UN conference adopts migration pact, despite withdrawals
- US, Australia and several other countries have pulled out of the pact, which has split governments and sparked resignations
A United Nations conference adopted a migration pact in front of leaders and representatives from around 150 countries in Morocco on Monday, despite a string of withdrawals.
The Global Compact for Safe, Orderly and Regular Migration – finalised at the UN in July after 18 months of talks – was formally approved in Marrakesh at the start of a two-day conference.

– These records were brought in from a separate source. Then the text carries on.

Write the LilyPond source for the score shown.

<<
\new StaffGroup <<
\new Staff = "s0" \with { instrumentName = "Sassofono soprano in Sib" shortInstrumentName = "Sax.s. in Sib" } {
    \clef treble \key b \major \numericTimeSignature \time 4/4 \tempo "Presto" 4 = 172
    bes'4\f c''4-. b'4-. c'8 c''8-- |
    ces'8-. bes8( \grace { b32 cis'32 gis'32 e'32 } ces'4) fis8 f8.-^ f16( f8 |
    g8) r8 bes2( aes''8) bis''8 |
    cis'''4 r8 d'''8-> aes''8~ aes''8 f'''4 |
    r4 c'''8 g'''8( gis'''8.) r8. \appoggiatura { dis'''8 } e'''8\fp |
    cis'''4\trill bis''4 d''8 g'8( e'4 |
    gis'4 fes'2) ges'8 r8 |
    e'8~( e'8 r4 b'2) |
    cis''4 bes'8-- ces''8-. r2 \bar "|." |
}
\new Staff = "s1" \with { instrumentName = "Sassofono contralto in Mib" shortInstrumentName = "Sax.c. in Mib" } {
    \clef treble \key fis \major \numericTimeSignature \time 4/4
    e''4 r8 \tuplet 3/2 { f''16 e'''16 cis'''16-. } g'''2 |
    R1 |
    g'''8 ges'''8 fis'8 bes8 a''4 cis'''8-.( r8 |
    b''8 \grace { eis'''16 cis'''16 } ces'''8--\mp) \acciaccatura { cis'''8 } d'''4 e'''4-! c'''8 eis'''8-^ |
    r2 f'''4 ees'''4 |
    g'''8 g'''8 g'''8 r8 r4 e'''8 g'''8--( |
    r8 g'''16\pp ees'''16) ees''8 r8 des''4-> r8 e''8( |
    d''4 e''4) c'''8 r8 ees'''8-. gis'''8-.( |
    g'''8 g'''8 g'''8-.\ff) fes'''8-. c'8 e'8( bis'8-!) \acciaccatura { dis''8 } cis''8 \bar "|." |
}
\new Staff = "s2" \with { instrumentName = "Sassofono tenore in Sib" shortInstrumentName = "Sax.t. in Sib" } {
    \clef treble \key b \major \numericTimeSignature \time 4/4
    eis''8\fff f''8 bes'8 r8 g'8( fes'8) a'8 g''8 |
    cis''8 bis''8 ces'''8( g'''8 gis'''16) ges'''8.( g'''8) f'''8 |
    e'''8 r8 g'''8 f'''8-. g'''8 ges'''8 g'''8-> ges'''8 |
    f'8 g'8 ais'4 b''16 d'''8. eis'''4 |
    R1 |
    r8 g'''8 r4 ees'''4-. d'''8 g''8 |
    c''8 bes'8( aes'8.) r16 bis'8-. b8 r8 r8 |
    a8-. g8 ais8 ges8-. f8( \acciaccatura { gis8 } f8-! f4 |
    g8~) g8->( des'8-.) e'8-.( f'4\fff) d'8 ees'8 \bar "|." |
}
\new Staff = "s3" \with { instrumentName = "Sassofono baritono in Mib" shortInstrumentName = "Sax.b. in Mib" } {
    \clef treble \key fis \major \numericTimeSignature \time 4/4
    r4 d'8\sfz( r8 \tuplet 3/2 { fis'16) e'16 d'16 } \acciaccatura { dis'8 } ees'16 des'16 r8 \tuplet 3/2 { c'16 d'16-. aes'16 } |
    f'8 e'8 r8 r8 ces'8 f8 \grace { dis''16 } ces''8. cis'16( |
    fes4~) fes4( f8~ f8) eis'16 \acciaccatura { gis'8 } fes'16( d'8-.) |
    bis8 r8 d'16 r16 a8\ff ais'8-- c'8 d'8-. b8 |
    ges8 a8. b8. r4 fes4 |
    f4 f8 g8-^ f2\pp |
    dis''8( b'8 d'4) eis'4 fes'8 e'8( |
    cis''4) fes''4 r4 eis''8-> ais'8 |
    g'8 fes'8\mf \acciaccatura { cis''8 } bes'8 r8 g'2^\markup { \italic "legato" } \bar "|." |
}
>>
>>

Billed as the first international document on managing migration, it lays out 23 objectives to open up legal migration and discourage illegal border crossings, as the number of people on the move globally has surged to more than 250 million.
Describing it as a “road map to prevent suffering and chaos”, UN Secretary General Antonio Guterres sought to dispel what he called a number of myths around the pact, including claims it will allow the UN to impose immigration policies on member states.
The pact “is not legally binding”, he insisted.
“It is a framework for international cooperation … that specifically reaffirms the principle of state sovereignty,” Guterres said. “We must not succumb to fear and false narratives.”
He was addressing an audience that included German Chancellor Angela Merkel, Panama’s President Juan Carlos Varela and Greek Premier Alexis Tsipras.
The United States on Friday hit out at the pact, labelling it “an effort by the United Nations to advance global governance at the expense of the sovereign right of states”.
The US was the first government to disavow the negotiations late last year, and since then Australia, Austria, the Czech Republic, Dominican Republic, Hungary, Latvia, Poland and Slovakia have pulled out of the process.
From the United States to Europe and beyond, right-wing and populist leaders have tried to take measures to keep out migrants in recent years.
Belgium is among a group of seven nations described by the UN’s special representative for migration Louise Arbour as still “engaged in further internal deliberations” over the accord.
Bulgaria, Estonia, Italy, Israel, Slovenia and Switzerland also fall into this category.
While welcoming the UN’s attempts to manage migration, activists argue the pact does not go far enough to secure migrants’ rights.
“It is very aspirational in many areas, with limited implementation commitments,” said Amnesty International’s senior advocate for the Americas, Perseo Quiroz, in comments emailed to AFP.
The agreement’s non-binding status and the inclusion of several specific clauses on sovereignty “makes its implementation solely based on the goodwill of states supporting it”, he said.
After the Marrakesh conference, the UN General Assembly is set to adopt a resolution formally endorsing the deal on December 19.